▸ Dataset records:
== == ==

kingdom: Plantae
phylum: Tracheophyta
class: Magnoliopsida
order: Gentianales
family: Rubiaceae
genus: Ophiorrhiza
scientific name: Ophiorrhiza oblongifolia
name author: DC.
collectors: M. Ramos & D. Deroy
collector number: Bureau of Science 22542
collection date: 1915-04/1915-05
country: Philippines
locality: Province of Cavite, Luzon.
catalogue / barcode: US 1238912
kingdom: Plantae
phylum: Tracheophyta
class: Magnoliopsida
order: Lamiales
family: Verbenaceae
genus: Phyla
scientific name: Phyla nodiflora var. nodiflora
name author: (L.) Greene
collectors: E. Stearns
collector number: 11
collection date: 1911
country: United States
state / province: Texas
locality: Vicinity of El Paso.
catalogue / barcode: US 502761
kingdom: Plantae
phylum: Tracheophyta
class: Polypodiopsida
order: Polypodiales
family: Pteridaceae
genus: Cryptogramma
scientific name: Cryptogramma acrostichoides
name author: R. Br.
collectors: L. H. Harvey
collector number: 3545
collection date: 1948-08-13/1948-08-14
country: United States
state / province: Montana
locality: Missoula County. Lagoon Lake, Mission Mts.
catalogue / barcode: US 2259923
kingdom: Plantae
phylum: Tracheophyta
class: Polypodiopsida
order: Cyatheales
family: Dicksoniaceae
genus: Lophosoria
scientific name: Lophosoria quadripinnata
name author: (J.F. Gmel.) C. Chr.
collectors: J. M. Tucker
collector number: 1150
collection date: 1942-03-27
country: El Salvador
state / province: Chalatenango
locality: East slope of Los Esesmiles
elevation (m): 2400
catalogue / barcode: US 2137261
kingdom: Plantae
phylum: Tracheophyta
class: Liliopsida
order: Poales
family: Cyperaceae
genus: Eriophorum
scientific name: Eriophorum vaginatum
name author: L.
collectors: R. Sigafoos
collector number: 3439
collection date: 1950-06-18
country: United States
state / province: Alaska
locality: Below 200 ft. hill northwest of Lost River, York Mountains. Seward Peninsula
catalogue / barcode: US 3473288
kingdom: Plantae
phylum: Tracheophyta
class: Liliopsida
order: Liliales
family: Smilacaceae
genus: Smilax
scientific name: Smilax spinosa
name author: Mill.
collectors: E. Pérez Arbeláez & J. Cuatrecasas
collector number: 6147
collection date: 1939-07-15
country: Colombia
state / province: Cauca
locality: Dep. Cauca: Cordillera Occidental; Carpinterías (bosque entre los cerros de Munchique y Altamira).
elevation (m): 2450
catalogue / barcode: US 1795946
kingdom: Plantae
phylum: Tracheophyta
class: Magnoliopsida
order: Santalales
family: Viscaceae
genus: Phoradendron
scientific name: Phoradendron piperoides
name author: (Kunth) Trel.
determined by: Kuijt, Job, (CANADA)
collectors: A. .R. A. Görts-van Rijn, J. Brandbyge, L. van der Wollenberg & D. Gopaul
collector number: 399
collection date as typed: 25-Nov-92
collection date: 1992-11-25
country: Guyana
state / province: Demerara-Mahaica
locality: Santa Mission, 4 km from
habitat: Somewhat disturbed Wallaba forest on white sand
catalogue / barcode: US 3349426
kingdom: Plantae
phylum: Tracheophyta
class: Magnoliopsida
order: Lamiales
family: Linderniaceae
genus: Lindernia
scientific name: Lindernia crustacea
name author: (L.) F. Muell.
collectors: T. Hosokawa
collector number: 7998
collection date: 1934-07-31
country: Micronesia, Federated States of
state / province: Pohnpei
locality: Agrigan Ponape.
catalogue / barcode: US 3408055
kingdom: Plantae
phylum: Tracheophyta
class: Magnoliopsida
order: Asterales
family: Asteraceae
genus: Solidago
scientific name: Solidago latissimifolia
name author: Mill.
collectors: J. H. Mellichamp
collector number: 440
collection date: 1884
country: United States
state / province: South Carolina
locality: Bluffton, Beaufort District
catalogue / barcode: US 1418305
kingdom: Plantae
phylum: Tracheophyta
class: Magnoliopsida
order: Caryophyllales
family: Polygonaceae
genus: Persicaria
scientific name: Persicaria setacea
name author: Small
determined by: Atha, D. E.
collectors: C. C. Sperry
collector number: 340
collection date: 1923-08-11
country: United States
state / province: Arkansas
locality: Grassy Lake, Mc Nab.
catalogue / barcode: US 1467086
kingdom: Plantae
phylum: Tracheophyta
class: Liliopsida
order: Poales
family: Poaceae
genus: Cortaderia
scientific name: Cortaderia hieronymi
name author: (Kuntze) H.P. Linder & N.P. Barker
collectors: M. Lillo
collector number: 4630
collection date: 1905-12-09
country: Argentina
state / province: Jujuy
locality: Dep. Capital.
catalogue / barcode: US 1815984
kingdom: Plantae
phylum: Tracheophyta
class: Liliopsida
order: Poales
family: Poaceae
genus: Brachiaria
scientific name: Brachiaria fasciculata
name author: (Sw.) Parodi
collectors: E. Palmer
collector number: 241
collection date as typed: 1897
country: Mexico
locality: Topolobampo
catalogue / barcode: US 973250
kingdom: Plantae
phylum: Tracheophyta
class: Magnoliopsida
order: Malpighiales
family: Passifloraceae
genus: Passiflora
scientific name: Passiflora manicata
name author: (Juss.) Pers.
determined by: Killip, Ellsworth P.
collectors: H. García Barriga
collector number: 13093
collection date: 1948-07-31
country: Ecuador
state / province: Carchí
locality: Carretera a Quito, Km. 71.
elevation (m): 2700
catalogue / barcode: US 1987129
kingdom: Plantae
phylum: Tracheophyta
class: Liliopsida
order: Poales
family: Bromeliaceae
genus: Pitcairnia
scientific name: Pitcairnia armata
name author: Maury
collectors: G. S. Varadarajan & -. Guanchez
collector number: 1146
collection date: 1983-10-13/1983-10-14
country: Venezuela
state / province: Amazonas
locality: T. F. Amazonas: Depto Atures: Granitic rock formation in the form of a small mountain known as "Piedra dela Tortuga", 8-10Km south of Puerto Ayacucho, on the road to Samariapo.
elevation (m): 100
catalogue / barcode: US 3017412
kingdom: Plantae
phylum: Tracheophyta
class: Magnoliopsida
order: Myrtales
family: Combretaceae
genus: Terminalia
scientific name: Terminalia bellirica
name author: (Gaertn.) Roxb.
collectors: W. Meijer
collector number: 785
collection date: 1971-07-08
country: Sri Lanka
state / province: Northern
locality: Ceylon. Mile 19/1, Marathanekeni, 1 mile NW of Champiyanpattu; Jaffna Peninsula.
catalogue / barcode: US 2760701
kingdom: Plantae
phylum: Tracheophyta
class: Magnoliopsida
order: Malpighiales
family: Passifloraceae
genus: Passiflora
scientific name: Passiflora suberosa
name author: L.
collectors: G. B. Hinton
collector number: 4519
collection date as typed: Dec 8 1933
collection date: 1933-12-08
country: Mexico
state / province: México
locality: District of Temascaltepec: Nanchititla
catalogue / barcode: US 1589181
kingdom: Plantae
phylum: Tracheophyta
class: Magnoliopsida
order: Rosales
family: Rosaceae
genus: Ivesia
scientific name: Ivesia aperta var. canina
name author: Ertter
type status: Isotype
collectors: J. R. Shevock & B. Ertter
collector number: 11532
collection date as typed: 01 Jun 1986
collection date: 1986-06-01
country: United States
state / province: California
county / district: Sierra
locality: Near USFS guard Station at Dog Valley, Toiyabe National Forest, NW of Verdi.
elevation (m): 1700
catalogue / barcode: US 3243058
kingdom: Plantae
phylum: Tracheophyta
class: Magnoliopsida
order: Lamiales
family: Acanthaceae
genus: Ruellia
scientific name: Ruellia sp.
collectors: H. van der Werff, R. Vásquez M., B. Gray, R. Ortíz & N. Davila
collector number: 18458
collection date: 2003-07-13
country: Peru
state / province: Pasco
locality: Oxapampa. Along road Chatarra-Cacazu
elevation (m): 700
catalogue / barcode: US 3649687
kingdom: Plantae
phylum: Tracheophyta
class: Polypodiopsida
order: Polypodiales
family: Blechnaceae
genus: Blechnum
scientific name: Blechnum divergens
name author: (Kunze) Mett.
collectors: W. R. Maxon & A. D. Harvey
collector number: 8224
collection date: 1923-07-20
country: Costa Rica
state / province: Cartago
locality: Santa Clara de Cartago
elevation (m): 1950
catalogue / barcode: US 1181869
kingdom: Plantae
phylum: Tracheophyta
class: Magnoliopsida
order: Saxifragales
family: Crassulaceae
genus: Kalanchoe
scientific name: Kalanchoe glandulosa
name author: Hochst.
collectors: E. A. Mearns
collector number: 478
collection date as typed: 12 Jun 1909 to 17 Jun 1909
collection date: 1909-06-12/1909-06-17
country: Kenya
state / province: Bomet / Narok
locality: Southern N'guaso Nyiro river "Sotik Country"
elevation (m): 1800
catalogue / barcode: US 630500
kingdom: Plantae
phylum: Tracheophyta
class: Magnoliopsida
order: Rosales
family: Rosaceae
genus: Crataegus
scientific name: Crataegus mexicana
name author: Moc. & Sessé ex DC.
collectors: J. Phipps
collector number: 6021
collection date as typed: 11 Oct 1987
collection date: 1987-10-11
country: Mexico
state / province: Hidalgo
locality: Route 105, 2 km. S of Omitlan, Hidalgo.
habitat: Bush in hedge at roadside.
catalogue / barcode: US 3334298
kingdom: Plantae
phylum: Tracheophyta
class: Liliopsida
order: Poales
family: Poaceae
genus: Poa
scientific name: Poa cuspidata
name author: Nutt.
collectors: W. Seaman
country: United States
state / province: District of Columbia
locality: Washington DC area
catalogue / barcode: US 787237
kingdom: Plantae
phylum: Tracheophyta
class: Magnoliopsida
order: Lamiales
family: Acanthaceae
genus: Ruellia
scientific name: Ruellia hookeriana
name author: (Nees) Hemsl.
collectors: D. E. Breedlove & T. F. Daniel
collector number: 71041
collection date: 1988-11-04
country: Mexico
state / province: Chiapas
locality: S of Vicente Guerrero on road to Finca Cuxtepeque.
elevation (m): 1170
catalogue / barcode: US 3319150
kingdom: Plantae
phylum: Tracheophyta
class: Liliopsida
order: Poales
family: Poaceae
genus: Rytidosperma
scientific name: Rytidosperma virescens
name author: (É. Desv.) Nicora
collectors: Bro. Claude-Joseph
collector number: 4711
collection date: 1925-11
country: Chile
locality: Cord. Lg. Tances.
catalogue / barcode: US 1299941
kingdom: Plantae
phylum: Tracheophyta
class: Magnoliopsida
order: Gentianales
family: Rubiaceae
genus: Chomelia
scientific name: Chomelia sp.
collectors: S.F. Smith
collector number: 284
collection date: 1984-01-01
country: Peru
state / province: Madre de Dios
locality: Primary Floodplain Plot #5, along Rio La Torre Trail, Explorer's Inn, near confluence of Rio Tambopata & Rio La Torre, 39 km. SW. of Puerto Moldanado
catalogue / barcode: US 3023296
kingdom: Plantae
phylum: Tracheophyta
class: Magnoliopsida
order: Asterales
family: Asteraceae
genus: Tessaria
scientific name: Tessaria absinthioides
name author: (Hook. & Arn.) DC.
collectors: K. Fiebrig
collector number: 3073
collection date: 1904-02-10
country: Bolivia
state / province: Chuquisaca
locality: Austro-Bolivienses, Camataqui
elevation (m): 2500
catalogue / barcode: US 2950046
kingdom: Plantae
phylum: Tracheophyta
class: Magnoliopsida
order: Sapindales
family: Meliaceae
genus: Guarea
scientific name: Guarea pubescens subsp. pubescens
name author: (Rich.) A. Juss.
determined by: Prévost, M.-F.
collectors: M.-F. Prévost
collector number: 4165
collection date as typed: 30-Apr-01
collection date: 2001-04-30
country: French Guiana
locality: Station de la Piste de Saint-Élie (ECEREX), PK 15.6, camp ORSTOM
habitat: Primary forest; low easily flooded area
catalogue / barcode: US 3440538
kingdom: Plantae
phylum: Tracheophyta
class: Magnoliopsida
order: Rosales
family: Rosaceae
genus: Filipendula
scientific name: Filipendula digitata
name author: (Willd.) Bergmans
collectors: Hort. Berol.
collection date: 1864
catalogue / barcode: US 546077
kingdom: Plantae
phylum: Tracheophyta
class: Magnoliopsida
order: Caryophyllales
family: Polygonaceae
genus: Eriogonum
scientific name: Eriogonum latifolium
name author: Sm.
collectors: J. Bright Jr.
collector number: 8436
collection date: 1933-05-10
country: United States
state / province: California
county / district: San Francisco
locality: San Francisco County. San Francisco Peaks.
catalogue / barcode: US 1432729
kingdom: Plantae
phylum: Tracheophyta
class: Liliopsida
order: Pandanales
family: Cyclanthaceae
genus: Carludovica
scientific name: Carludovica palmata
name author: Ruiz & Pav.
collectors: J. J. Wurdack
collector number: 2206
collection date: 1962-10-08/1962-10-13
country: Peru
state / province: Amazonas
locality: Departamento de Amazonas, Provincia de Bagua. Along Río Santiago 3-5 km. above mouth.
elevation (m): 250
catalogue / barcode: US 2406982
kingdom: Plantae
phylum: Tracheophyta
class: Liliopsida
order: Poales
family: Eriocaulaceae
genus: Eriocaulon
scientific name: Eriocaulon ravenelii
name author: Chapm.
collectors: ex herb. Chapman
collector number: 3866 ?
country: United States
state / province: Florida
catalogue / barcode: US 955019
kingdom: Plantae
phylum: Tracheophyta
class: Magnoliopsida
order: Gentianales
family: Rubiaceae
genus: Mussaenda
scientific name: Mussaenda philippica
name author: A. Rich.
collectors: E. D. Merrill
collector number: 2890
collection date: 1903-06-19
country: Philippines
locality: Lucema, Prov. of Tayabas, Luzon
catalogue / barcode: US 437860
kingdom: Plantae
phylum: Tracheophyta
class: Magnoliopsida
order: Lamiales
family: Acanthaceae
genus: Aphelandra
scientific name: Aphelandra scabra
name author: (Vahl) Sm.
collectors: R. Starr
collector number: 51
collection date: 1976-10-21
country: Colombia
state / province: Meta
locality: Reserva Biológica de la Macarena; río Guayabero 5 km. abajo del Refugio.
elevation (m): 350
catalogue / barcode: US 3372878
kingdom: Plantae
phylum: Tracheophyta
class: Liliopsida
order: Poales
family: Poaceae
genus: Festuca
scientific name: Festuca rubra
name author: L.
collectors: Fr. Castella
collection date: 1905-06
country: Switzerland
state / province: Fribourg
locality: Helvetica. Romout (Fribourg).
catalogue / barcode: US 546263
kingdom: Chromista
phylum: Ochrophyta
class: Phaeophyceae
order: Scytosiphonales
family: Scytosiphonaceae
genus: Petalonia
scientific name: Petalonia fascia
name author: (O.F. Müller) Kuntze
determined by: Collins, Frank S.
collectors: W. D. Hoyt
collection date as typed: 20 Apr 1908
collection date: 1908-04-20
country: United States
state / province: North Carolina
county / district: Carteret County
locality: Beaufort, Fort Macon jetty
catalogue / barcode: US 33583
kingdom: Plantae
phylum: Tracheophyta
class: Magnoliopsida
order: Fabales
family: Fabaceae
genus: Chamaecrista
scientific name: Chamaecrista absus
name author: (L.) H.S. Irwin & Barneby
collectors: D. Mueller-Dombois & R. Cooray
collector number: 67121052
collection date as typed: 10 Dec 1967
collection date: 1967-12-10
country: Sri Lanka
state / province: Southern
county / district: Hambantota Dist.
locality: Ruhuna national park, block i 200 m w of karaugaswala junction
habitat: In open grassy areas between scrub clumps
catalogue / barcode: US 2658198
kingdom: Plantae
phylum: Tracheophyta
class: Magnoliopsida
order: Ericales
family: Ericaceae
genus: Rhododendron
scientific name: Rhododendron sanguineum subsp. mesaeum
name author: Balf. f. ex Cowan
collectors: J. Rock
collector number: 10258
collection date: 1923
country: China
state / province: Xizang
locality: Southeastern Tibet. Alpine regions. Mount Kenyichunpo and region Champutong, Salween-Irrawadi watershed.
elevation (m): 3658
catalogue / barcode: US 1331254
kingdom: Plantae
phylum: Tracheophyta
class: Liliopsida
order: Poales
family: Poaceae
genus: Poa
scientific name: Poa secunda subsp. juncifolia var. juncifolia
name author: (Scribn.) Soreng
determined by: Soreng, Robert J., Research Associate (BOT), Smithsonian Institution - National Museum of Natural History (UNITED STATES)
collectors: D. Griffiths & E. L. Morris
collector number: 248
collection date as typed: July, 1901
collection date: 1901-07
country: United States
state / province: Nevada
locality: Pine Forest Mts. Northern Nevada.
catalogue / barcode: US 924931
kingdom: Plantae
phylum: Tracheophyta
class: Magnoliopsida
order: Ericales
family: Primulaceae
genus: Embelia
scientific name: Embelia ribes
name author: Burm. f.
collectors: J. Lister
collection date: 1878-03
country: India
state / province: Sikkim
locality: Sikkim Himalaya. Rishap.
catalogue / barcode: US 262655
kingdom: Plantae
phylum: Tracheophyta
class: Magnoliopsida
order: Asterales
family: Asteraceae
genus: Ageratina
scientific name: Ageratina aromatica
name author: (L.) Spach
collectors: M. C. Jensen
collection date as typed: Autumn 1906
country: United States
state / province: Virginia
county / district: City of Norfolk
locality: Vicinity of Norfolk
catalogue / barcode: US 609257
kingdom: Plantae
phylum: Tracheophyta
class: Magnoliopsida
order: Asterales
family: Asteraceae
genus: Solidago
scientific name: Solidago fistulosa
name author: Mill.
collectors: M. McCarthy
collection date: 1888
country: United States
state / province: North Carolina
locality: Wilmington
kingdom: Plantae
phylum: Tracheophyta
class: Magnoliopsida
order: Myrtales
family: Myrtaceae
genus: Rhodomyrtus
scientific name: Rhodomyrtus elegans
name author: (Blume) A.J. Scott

== == ==

▸ Written problem: Give everything in the material from the line containing "collection date: 1905-06" down to the line containing "collection date: 1967-12-10", both ends included, as a two-column CSV with the columns field and value. Use one row per line, put each entry in its own quoted field, and turn any line breaks into spaces.

▸ Finished exercise:
field,value
"collection date:","1905-06"
"country:","Switzerland"
"state / province:","Fribourg"
"locality:","Helvetica. Romout (Fribourg)."
"catalogue / barcode:","US 546263"
"kingdom:","Chromista"
"phylum:","Ochrophyta"
"class:","Phaeophyceae"
"order:","Scytosiphonales"
"family:","Scytosiphonaceae"
"genus:","Petalonia"
"scientific name:","Petalonia fascia"
"name author:","(O.F. Müller) Kuntze"
"determined by:","Collins, Frank S."
"collectors:","W. D. Hoyt"
"collection date as typed:","20 Apr 1908"
"collection date:","1908-04-20"
"country:","United States"
"state / province:","North Carolina"
"county / district:","Carteret County"
"locality:","Beaufort, Fort Macon jetty"
"catalogue / barcode:","US 33583"
"kingdom:","Plantae"
"phylum:","Tracheophyta"
"class:","Magnoliopsida"
"order:","Fabales"
"family:","Fabaceae"
"genus:","Chamaecrista"
"scientific name:","Chamaecrista absus"
"name author:","(L.) H.S. Irwin & Barneby"
"collectors:","D. Mueller-Dombois & R. Cooray"
"collector number:","67121052"
"collection date as typed:","10 Dec 1967"
"collection date:","1967-12-10"